| Records shown |
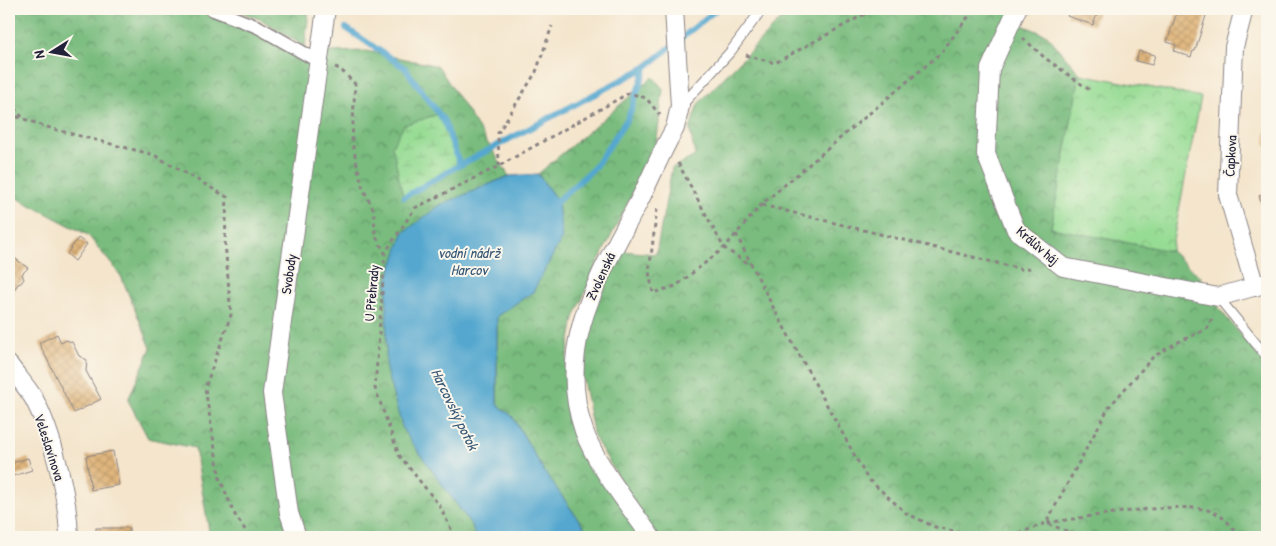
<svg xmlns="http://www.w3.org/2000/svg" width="1276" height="546" font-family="'Patrick Hand',sans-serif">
<defs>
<pattern id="forest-crowns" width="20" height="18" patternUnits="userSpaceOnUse" patternTransform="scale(1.25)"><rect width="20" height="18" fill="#79bc7e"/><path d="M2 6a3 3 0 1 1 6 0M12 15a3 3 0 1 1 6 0" fill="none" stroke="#639868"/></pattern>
<pattern id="wetland-marsh" width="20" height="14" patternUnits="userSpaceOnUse" patternTransform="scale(1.25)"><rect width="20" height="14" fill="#97dc94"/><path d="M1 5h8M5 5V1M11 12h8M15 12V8" fill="none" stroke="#82bc80"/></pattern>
<pattern id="park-crowns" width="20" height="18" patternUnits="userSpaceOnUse" patternTransform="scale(1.25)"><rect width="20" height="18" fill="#97dc94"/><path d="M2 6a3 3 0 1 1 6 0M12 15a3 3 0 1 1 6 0" fill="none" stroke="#82bc80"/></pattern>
<pattern id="building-cross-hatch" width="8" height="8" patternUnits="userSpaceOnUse" patternTransform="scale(1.25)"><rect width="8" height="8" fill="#e0b67d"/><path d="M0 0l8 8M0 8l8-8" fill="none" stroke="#c09c6d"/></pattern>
</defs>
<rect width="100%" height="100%" fill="#fbf7ec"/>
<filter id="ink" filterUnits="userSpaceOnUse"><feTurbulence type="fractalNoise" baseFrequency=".02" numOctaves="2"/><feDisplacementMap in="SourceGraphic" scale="10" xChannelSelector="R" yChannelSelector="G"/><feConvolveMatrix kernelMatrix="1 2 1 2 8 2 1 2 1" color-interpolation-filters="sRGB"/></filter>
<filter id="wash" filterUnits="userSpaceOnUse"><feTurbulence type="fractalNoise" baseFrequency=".0096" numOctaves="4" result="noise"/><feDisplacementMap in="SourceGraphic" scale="20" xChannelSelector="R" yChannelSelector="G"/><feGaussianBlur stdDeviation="1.12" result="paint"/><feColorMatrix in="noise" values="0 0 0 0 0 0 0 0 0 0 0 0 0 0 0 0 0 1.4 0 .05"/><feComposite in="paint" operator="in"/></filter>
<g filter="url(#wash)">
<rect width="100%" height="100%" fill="#f4e5cc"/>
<g fill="url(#forest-crowns)" stroke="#4e6f5c">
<path d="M9,9H193L256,33L296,53L366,51L438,66L509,176L440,205L472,526L475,537H210L195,448L148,438L128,400L151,348L121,276L88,235L9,194Z"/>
<path d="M233,9H309L305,47L262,20Z"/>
<path d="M791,9H1017L1014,13L1022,25L1047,35L1080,74L1051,228L1171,251L1199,276L1221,311L1267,366V537H655L594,437L581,369L590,320L621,251L656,254L672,168L695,156L690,129L698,104Z"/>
<path d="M653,77L663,89L656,147L597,264L574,318L565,369L570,403L642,537H591L544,471L512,416L497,404V316L533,292L558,202L538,174Z"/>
</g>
<path fill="url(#wetland-marsh)" stroke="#5c7f68" d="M439,114L444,121L460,165L404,197C398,180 397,163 392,146L404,125Z"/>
<path fill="url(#park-crowns)" stroke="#5c7f68" d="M1080,74L1201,97L1171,251L1051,228Z"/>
<path fill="#54a7cf" stroke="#3b6485" d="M538,174L558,202L562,238L533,292L497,316V404L512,416L544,471L591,537H475L472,526L403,430L386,370L387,281L403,233L440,205L509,176Z"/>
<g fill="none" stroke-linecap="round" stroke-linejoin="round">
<g stroke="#54a7cf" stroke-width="6">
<path d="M346,28L405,68L444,121L460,165L404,197"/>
<path d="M460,165L646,67"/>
<path d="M551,207L594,168L628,118L646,67L717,9"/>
</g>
</g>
<g id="blocks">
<g fill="url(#building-cross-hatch)">
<path d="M1070,9H1099L1093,25L1067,16Z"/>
<path d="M1178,9H1208L1195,51H1193L1191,57L1174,51L1176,45L1167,42Z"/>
<path d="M1139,51L1155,55L1152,65L1136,61Z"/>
<path d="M1266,130H1267V145H1265Z"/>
<path d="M1267,193V222L1259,196Z"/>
<path d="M78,238L87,244L75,261L67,254Z"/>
<path d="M9,254L28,268L22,274L24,279L21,283L18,284L13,291V300L9,303Z"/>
<path d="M1267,324V334L1263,328Z"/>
<path d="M57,334L61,343L66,340L72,342L79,356L87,360L86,371L101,399L74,413L39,343Z"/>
<path d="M113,451L119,485L91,490L86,456Z"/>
<path d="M28,458L32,470L13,476L9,464Z"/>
<rect x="96" y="528" width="33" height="9"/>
</g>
</g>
</g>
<g filter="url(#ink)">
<use href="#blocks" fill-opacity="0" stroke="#8b8484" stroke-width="1"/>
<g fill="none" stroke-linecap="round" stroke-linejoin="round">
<g stroke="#8b8484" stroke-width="11">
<g id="service">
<path d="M681,106L731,51L762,9"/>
<path d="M1218,297L1267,357"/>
</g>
</g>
<g stroke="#8b8484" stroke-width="15">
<path id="pedestrian" d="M211,9L258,27L318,61"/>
</g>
<g stroke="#8b8484" stroke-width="20">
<g id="minor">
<path d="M1017,9L990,69L986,154L1016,230L1063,267L1218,297L1267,283"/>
<path d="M1244,9L1234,47L1228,195L1255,287"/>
<path d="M9,365C17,376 27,387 34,399C53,435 68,497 69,537"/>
<path d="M297,537L289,513L272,393L326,9"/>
<path d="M651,537C631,508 595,463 584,431C554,344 600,276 638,203C651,178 661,152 675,128L680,106L674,9"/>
</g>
</g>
<g stroke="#8b8484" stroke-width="3" stroke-dasharray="4 4" stroke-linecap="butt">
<path d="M1023,38L1045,58L1091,91"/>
<path d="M746,55L775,63L874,9"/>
<path d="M335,67L340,69L355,84L352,142L362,186L374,211L375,235L385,253"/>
<path d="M9,102L22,117"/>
<path d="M9,114L53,129L154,155L227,197L225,242L231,315L205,388L220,479L235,515L250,537"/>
<path d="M678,163L724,248L749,264"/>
<path d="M499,166L498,133L536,72L552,26"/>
<path d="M762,205L1021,269L1033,268"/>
<path d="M657,209L649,272L653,293L676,286L724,248L761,205L941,53L974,9"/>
<path d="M736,234L774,309L867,478L906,513L935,527L983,537"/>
<path d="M455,537L439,505L399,455L375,388L385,253L415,208L499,166L629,93L646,98L660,115"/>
<path d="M987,537L1017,534L1046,523L1109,407L1153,357L1176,343L1207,329L1214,315"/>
<path d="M1082,537L1046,523C1083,518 1179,500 1211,511C1224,516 1232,526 1239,537"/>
</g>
<use href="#service" stroke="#fff" stroke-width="9"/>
<use href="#pedestrian" stroke="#fff" stroke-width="12"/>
<use href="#minor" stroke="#fff" stroke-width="18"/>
</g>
</g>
<g text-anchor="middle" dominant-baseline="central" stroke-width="4" stroke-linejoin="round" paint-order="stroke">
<g font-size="14" fill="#22223b" stroke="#fbf7ec">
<text transform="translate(1230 156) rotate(-87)">Čapkova</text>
<text transform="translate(1038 245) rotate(41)">Králův háj</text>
<text transform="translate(288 274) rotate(-82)">Svobody</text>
<text transform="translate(600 276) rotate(-65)">Zvolenská</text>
<text transform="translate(371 293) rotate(-85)">U Přehrady</text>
<text transform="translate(50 447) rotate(72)">Veleslavínova</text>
</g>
<g font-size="15" font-style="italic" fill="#365776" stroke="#fbf7ec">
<text x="469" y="252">vodní nádrž<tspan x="469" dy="17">Harcov</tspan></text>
<text transform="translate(455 409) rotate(64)">Harcovský potok</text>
</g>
</g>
<rect width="1276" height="546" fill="none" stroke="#fbf7ec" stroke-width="30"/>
<g transform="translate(52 52) rotate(259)" stroke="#fbf7ec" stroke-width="4" paint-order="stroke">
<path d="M0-4L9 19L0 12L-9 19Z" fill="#22223b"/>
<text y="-8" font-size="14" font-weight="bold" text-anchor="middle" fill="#22223b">N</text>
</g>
</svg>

| Directions |
Look through the records and give only the number of lines where the string "numOctaves" appears.

| Answer box |
2